The conversation naturally transitioned to Altman's advice to young people. He said that the obvious strategic advice is: "Learn to use AI tools." In his opinion, "the world has quickly switched from 'you should learn to program' a few years ago to 'you should learn to use AI'." And this may still be just a phased transition, and he believes that new "key skills" will emerge in the future.
On a more macro level, he emphasized that many abilities that are traditionally considered "talents" or "character" can actually be trained and learned. Including resilience, adaptability, creativity, and even the intuition to recognize the real needs of others. "Although it is not as easy as practicing ChatGPT, these soft abilities can be trained through methods - and they will be extremely valuable in the future world."
When asked if he would give similar advice to a 45-year-old, Altman responded clearly: basically the same. Learning to use AI well in one's own professional scenario is a skill transfer challenge that must be addressed at any age.

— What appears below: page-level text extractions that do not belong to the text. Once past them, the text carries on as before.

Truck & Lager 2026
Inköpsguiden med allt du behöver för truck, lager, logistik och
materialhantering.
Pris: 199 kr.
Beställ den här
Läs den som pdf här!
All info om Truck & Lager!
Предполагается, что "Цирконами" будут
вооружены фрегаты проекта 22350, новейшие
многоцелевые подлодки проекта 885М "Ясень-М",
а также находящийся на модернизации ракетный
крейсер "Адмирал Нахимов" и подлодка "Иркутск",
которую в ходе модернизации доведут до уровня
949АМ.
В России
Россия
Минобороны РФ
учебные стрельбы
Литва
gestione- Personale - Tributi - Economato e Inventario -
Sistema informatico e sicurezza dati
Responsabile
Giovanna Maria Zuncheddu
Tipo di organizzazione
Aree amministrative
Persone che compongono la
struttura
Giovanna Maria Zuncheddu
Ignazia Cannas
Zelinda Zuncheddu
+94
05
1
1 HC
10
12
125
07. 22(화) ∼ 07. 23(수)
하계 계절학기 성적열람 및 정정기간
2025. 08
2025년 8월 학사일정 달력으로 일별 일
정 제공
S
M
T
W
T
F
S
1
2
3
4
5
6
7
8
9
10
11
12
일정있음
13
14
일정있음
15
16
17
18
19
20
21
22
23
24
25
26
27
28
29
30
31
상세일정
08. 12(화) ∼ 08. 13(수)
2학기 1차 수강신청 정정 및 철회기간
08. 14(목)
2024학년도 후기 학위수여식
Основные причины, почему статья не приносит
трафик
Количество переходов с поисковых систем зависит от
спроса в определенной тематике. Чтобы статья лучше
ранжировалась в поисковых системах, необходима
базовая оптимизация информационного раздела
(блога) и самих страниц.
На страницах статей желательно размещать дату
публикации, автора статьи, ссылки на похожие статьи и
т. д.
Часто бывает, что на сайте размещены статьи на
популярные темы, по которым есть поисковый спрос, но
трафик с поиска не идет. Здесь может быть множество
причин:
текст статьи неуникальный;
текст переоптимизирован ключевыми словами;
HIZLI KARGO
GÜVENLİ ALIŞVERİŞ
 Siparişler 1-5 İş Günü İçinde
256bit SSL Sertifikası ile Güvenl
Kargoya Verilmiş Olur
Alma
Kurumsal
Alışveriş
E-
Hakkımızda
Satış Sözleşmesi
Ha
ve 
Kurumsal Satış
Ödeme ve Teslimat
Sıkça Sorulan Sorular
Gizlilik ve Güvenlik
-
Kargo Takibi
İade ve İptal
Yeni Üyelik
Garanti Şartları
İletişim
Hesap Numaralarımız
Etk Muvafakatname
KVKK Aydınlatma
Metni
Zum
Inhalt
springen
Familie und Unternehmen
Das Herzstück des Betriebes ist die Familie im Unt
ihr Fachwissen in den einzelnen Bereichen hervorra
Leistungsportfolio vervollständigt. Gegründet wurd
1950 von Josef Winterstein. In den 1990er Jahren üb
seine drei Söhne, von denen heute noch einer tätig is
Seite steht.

Regarding the organizational changes after the arrival of AGI, Andrew raised a common question: "OpenAI is already so powerful, why is it still hiring?" He believes that some people mistakenly believe that AGI will directly replace everything. But Altman's answer is simple: "In the future, we will have more employees, but everyone's work efficiency will be far higher than before the AGI era."
He added that this is the essential goal of technological progress - not to replace humans, but to greatly enhance individual productivity. Technology is not an end, but a ladder to higher human potential.